Summary
The DocTypeReader in fast-xml-parser uses JavaScript truthy checks to evaluate maxEntityCount and maxEntitySize configuration limits. When a developer explicitly sets either limit to 0, intending to disallow all entities or restrict entity size to zero bytes, the falsy nature of 0 in JavaScript causes the guard conditions to short-circuit, completely bypassing the limits. An attacker who can supply XML input to such an application can trigger unbounded entity expansion, leading to memory exhaustion and denial of service.
Details
The OptionsBuilder.js correctly preserves a user-supplied value of 0 using nullish coalescing (??):
// src/xmlparser/OptionsBuilder.js:111
maxEntityCount: value.maxEntityCount ?? 100,
// src/xmlparser/OptionsBuilder.js:107
maxEntitySize: value.maxEntitySize ?? 10000,
However, DocTypeReader.js uses truthy evaluation to check these limits. Because 0 is falsy in JavaScript, the entire guard expression short-circuits to false, and the limit is never enforced:
// src/xmlparser/DocTypeReader.js:30-32
if (this.options.enabled !== false &&
this.options.maxEntityCount && // ← 0 is falsy, skips check
entityCount >= this.options.maxEntityCount) {
throw new Error(`Entity count ...`);
}
// src/xmlparser/DocTypeReader.js:128-130
if (this.options.enabled !== false &&
this.options.maxEntitySize && // ← 0 is falsy, skips check
entityValue.length > this.options.maxEntitySize) {
throw new Error(`Entity "${entityName}" size ...`);
}
The execution flow is:
- Developer configures
processEntities: { maxEntityCount: 0, maxEntitySize: 0 }intending to block all entity definitions. OptionsBuilder.normalizeProcessEntitiespreserves the0values via??(correct behavior).- Attacker supplies XML with a DOCTYPE containing many large entities.

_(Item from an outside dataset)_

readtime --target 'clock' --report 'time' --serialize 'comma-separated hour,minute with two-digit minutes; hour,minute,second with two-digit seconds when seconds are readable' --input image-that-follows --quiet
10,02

DocTypeReader.readDocTypeevaluatesthis.options.maxEntityCount && ..., since0is falsy, the entire condition isfalse.DocTypeReader.readEntityExpevaluatesthis.options.maxEntitySize && ..., same result.- All entity count and size limits are bypassed; entities are parsed without restriction.
PoC
const { XMLParser } = require("fast-xml-parser");
// Developer intends: "no entities allowed at all"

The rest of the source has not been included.